He contacted attorney Mike Reck of Jeff Anderson & Associates, a firm that handles abuse cases within the Diocese of Brooklyn.

At two interviews in 2017 with a diocese lawyer and a private investigator, Davis accused Garcia, who was not present, of sexual abuse.

“But I felt the deck was stacked against me,” he said. “They had a total lack of interest. And the way they asked the questions? I’ve been around a lot and I know when I’m being played.
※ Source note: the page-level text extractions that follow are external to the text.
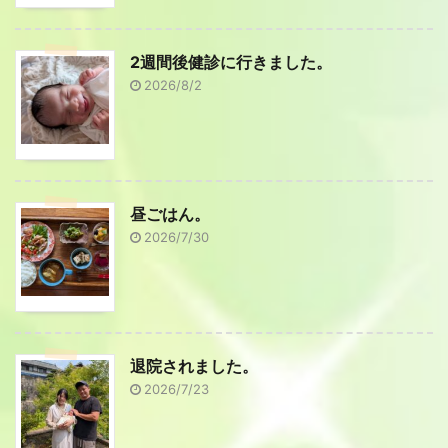
2週間後健診に行きました。
2026/8/2
昼ごはん。
2026/7/30
退院されました。
2026/7/23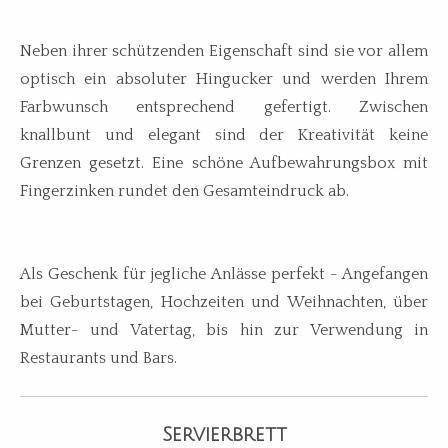
Neben ihrer schützenden Eigenschaft sind sie vor allem
optisch ein absoluter Hingucker und werden Ihrem
Farbwunsch entsprechend gefertigt. Zwischen
knallbunt und elegant sind der Kreativität keine
Grenzen gesetzt. Eine schöne Aufbewahrungsbox mit
Fingerzinken rundet den Gesamteindruck ab.
Als Geschenk für jegliche Anlässe perfekt - Angefangen
bei Geburtstagen, Hochzeiten und Weihnachten, über
Mutter- und Vatertag, bis hin zur Verwendung in
Restaurants und Bars.
Servierbrett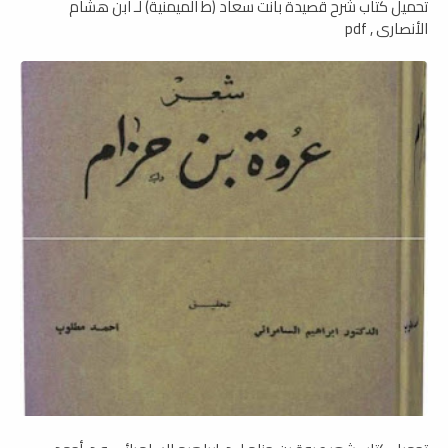
تحميل كتاب شرح قصيدة بانت سعاد (ط الميمنية) لـ ابن هشام
الأنصاري , pdf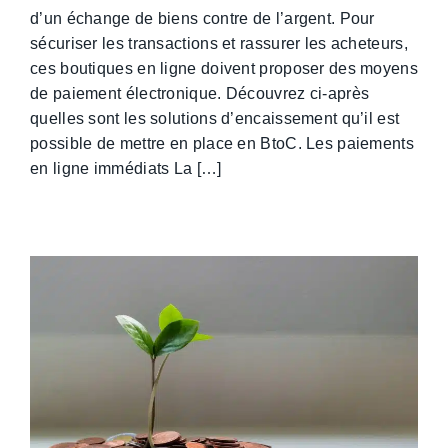
d’un échange de biens contre de l’argent. Pour
sécuriser les transactions et rassurer les acheteurs,
ces boutiques en ligne doivent proposer des moyens
de paiement électronique. Découvrez ci-après
quelles sont les solutions d’encaissement qu’il est
possible de mettre en place en BtoC. Les paiements
en ligne immédiats La […]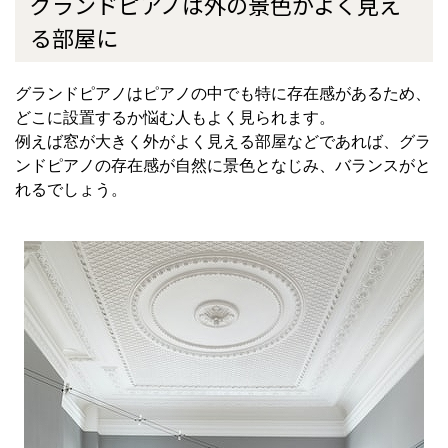
グランドピアノは外の景色がよく見え
る部屋に
グランドピアノはピアノの中でも特に存在感があるため、
どこに設置するか悩む人もよく見られます。
例えば窓が大きく外がよく見える部屋などであれば、グラ
ンドピアノの存在感が自然に景色となじみ、バランスがと
れるでしょう。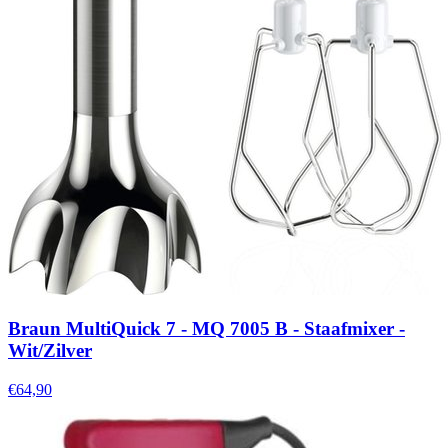
Braun MultiQuick 7 - MQ 7005 B - Staafmixer -
Wit/Zilver
€64,90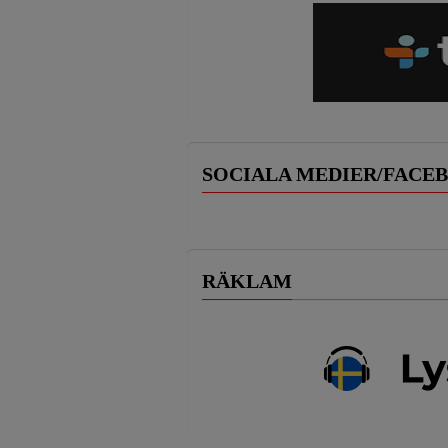
SOCIALA MEDIER/FACE
RÄKLAM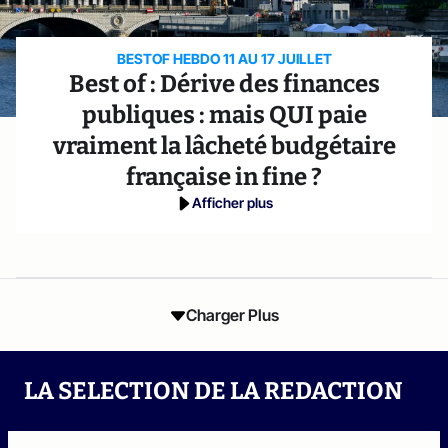
BESTOF HEBDO 11 AU 17 JUILLET
Best of : Dérive des finances
publiques : mais QUI paie
vraiment la lâcheté budgétaire
française in fine ?
Afficher plus
Charger Plus
LA SELECTION DE LA REDACTION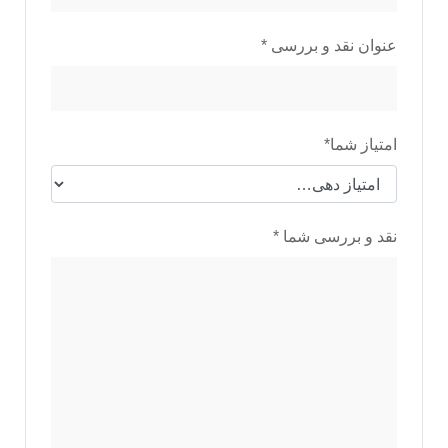
عنوان نقد و بررسی
*
امتیاز شما
*
نقد و بررسی شما
*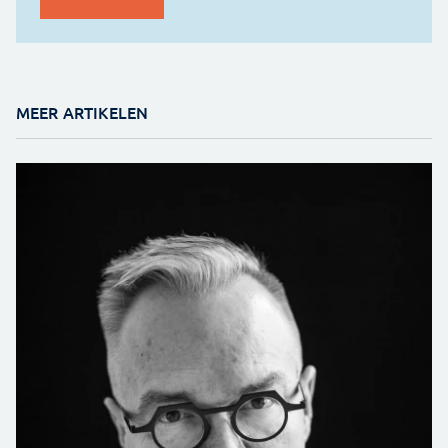
MEER ARTIKELEN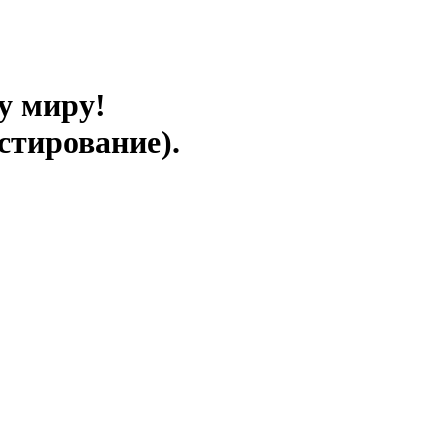
у миру!
стирование).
I was being played.”

Garcia confirmed to The News that he was questioned separately by the investigator.

Information from the interviews was given to the Diocesan Review Board, which gave a recommendation and consulted with the IRCP — which found Davis’ claim not credible.
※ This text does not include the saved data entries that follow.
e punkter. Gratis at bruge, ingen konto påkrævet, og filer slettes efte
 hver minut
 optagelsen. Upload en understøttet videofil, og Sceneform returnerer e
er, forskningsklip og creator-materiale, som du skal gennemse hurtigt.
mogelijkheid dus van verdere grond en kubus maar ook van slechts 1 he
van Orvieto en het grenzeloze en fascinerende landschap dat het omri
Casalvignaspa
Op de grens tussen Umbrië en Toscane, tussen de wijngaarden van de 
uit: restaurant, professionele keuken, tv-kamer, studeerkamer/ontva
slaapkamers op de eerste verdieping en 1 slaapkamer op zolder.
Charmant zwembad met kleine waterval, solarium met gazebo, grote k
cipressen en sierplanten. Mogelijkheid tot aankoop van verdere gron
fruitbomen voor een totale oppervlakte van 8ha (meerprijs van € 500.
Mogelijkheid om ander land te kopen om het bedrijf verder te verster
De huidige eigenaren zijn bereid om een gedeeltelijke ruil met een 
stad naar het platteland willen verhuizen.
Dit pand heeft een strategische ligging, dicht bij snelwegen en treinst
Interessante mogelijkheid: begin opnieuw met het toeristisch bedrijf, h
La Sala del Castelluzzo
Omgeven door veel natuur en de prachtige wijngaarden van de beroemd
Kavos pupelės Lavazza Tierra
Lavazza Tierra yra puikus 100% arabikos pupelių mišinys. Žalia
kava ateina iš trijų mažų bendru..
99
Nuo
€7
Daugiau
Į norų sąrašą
“This is not a determination that your claim is fraudulent; rather that there is insufficient support to find your claim eligible for compensation,” administrators Kenneth Feinberg and Camille Biros wrote in a letter.

Of the 400 cases presented to the IRCP, only 19 were found not credible, Diocese press secretary Adriana Rodriguez said.
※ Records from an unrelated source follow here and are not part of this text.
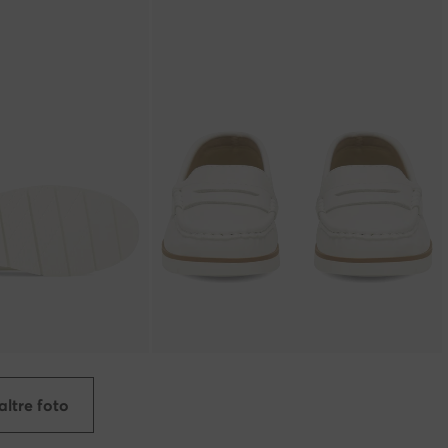
altre foto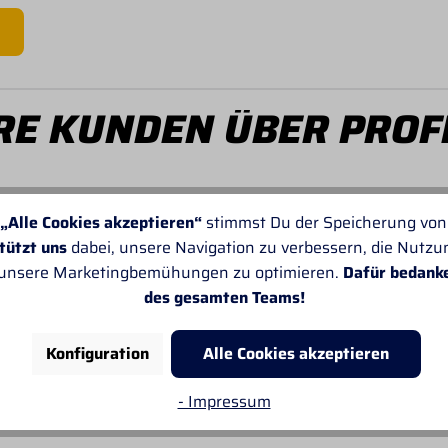
E KUNDEN ÜBER PROF
„Alle Cookies akzeptieren“
stimmst Du der Speicherung von
tützt uns
dabei, unsere Navigation zu verbessern, die Nutz
 unsere Marketingbemühungen zu optimieren.
Dafür bedank
Von SANDRA
des gesamten Teams!
Leider passt oft die Angabe der Lieferzeiten
nicht. Sonst gefällt mir alles sehr gut.
Konfiguration
Alle Cookies akzeptieren
- Impressum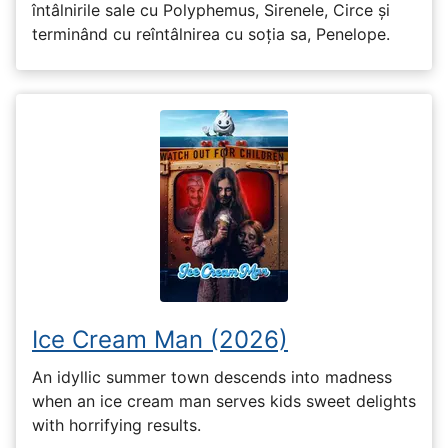
întâlnirile sale cu Polyphemus, Sirenele, Circe și
terminând cu reîntâlnirea cu soția sa, Penelope.
Ice Cream Man (2026)
An idyllic summer town descends into madness
when an ice cream man serves kids sweet delights
with horrifying results.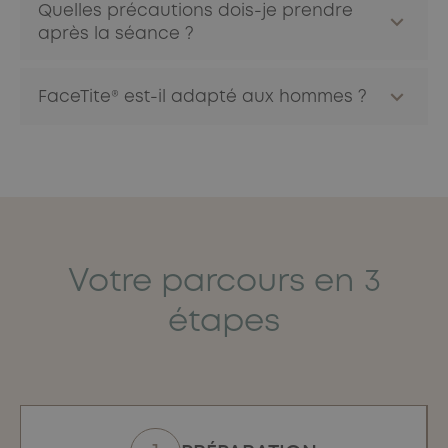
Quelles précautions dois-je prendre
mois après le traitement, ce qui améliore
après la séance ?
progressivement la fermeté et la texture de la peau.
Il est recommandé d’éviter les saunas, bains chauds et
FaceTite® est-il adapté aux hommes ?
activités physiques intenses pendant quelques jours, et
de protéger la peau du soleil.
Oui. Le traitement convient aussi bien aux hommes
qu’aux femmes, avec des protocoles personnalisés pour
préserver les spécificités de chaque morphologie.
Votre parcours en 3
étapes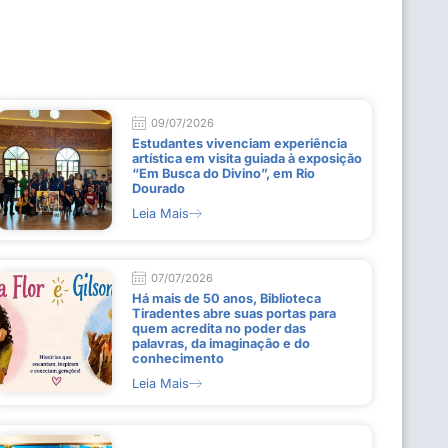
09/07/2026
Estudantes vivenciam experiência
artística em visita guiada à exposição
“Em Busca do Divino”, em Rio
Dourado
Leia Mais
07/07/2026
Há mais de 50 anos, Biblioteca
Tiradentes abre suas portas para
quem acredita no poder das
palavras, da imaginação e do
conhecimento
Leia Mais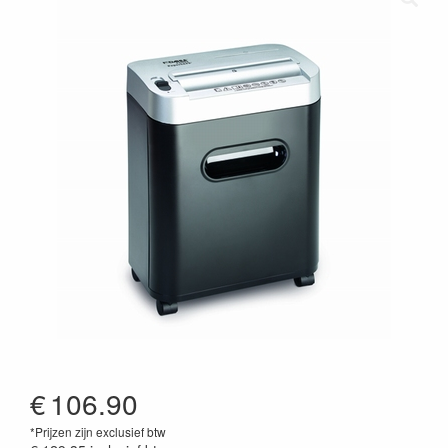
€
106.90
*Prijzen zijn exclusief btw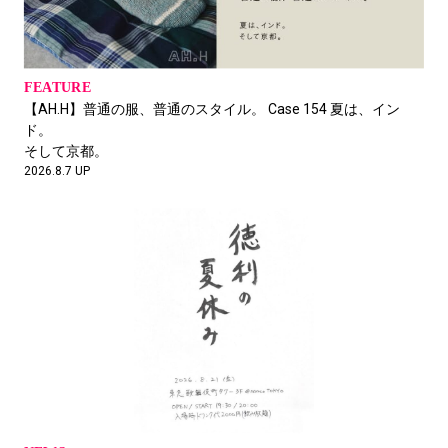
蔡 俊行
フイナム発行人
2026.8.6 UP
FEATURE
FEATURE
【AH.H】普通の服、普通のスタイル。 Case 154 夏は、イン
トゥミアクシス、時代の先を行くバッグを3人はどう持つ？
「ちいかわ」の映画を観た感想 ※ネタバレ
ド。
2026.8.5 UP
無
そして京都。
名村恒毅
2026.8.7 UP
ITONAM Inc.代表取締役
2026.8.6 UP
サンプルセールで散財後、会食
松井智則
PR01. 代表
2026.8.6 UP
FEATURE
軽井沢通信 -二拠点生活への道（2）-
江川之雲がこよなく愛する、スケートと自転車と新しいOakley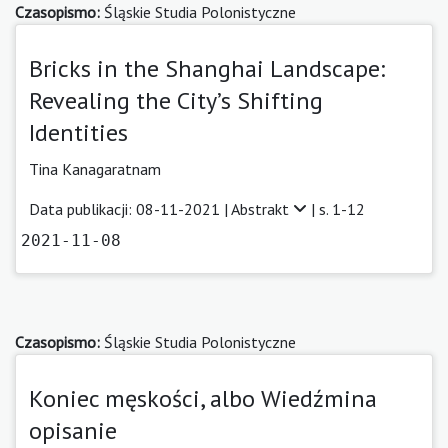
Czasopismo:
Śląskie Studia Polonistyczne
Bricks in the Shanghai Landscape:
Revealing the City’s Shifting
Identities
Tina Kanagaratnam
Data publikacji: 08-11-2021 |
Abstrakt
| s. 1-12
2021-11-08
Czasopismo:
Śląskie Studia Polonistyczne
Koniec męskości, albo Wiedźmina
opisanie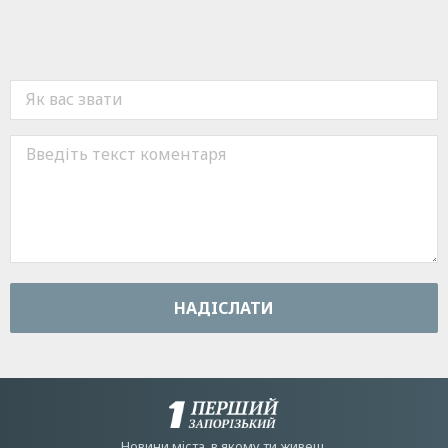
НАДIСЛАТИ
Новини мiста, в якому ти живеш.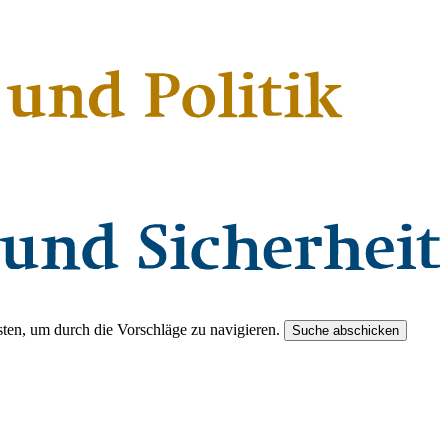
ten, um durch die Vorschläge zu navigieren.
Suche abschicken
Monsignor Otto Garcia outside of Joan of Arc Parish in Jackson Heights, Queens in 2013. (Pearl Gabel for New York Daily News)

The Queens District Attorney’s Special Victims Unit also had to reject the case because the statute of limitations had passed.

Reck considers the state’s previous sex abuse laws “draconian and unfair.”

Not anymore.

Starting in mid-August, victims will have a one-year “look back,” meaning they will have 12 months to file a civil claim in court no matter how many years have passed.

Davis and Reck plan to do just that. So does Dowd, the attorney for 42 alleged victims of priests within the Brooklyn Diocese whose cases were turned down because the statute had passed.

Now, clean after decades of drug and alcohol abuse, Davis is ready to fight and determined not to give up.

“I’m not looking for a payday,” he said. “I’m just trying to get (Monsignor Garcia) out of the ministry.”